Massa juga mendesak DPRD segera membentuk Panitia Khusus (Pansus) guna menyelidiki legalitas koperasi serta memfasilitasi dialog terbuka antara pemerintah, masyarakat adat, dan koperasi tambang.
Isu Gratifikasi dan Dugaan Konflik Kepentingan Mengemuka
Dalam pernyataan sikap, massa juga menyinggung potensi gratifikasi dan konflik kepentingan di balik terbitnya Surat Edaran Gubernur. Mereka menilai proses pemberian Izin Pertambangan Rakyat (IPR) kepada koperasi lebih berpihak pada kepentingan elit dan investor luar, bukan pada kesejahteraan masyarakat lokal.

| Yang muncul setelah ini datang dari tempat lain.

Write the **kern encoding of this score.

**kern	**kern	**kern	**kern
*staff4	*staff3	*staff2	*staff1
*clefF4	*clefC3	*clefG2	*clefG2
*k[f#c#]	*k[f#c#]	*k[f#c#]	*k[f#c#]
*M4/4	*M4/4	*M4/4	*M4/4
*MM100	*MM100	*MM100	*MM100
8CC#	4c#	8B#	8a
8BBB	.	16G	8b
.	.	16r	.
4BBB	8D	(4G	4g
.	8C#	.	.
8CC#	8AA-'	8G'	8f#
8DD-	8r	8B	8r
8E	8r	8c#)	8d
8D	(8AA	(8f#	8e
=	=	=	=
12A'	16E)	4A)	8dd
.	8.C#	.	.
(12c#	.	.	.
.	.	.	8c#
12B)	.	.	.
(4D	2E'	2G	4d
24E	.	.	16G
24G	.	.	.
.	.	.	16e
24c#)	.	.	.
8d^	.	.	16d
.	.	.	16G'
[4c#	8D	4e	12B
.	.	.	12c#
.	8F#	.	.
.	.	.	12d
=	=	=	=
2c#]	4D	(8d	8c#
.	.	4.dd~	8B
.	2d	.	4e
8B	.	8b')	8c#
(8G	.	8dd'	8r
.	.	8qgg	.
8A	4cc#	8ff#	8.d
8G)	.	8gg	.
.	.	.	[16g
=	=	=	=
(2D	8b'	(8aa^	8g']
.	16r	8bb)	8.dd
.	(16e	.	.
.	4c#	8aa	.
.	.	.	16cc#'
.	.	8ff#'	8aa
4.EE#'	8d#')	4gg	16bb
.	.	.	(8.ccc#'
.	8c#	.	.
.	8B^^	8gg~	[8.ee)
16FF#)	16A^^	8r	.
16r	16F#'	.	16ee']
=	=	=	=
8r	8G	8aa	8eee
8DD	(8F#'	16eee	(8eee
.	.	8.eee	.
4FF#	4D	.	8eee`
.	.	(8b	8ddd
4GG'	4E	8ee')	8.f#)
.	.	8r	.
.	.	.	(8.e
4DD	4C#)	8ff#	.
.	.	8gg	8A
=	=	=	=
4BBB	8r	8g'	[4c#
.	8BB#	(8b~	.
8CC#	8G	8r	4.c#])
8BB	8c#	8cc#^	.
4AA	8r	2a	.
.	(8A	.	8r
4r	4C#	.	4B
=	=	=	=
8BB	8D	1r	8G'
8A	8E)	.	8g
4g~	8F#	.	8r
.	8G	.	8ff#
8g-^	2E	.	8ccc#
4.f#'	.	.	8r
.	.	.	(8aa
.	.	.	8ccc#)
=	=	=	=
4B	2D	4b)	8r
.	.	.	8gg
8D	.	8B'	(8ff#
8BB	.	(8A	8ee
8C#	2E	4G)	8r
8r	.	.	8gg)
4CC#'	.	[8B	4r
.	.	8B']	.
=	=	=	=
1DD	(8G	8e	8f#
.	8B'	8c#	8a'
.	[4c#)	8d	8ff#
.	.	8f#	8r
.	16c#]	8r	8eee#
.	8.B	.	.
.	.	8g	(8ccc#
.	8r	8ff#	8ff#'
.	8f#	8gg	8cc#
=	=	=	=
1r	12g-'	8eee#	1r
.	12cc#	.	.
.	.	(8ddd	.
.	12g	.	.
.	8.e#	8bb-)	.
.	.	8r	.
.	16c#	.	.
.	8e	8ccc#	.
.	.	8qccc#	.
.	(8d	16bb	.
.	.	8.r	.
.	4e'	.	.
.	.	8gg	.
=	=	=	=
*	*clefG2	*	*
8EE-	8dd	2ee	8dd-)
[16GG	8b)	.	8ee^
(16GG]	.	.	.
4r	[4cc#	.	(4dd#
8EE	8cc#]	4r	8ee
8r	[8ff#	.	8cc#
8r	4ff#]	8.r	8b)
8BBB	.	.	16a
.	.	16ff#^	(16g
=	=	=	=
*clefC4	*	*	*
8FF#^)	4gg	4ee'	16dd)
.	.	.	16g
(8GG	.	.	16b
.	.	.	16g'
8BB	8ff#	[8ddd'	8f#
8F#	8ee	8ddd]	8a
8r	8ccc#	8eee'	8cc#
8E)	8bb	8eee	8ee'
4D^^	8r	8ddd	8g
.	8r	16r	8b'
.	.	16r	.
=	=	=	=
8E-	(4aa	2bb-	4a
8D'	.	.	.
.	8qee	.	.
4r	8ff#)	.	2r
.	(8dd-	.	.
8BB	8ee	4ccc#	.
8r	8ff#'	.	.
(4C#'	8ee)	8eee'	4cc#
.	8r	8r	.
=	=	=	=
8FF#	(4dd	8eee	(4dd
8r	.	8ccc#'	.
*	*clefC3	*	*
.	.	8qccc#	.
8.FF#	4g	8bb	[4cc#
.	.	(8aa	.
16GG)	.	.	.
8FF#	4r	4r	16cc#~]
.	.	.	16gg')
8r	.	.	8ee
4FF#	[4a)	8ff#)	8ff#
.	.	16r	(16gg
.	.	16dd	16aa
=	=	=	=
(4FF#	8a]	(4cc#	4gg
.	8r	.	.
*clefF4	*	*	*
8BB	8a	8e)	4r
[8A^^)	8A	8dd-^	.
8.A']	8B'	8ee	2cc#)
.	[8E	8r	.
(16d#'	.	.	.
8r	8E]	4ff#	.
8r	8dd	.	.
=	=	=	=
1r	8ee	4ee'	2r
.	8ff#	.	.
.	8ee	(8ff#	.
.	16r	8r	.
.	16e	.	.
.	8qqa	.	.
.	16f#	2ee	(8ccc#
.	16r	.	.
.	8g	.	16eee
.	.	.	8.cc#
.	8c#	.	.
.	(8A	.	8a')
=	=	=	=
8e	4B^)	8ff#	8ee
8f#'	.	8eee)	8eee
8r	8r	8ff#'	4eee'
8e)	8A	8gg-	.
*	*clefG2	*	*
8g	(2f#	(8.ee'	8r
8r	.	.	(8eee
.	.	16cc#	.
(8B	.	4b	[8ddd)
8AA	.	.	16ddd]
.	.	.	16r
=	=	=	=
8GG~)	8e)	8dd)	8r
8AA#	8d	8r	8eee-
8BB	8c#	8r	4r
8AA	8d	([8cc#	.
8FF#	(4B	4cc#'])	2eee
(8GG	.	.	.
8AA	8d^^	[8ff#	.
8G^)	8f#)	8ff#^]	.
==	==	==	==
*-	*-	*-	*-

Penambang lokal juga menolak pengosongan tambang hingga Desember 2025 karena dinilai tidak manusiawi dan mengganggu stabilitas ekonomi rakyat menjelang perayaan Natal.
Ancaman Aksi Jilid III Jika Tuntutan Diabaikan
Aksi ditutup dengan damai, namun peringatan keras dilontarkan. Jika tuntutan masyarakat adat dan HMI tidak ditindaklanjuti, massa mengancam akan melakukan aksi lanjutan dengan jumlah yang lebih besar.
“Kami tidak akan berhenti sampai tanah adat ini dihormati, dan eksploitasi rakus yang mengorbankan masyarakat diberhentikan,” seru orator aksi Nasrun Buton.
Gunung Botak Bukan Ladang Bisnis Segelintir Elit, Tapi Warisan Leluhur yang Harus Dijaga
Aksi ini mencerminkan pertarungan panjang antara hak masyarakat adat dan kepentingan ekonomi elit yang seringkali dibungkus dalam legalitas formal tanpa keadilan substantif. Masyarakat Buru menegaskan: tanah, emas, dan warisan leluhur bukan komoditas untuk dikorbankan demi investasi tanpa hati nurani.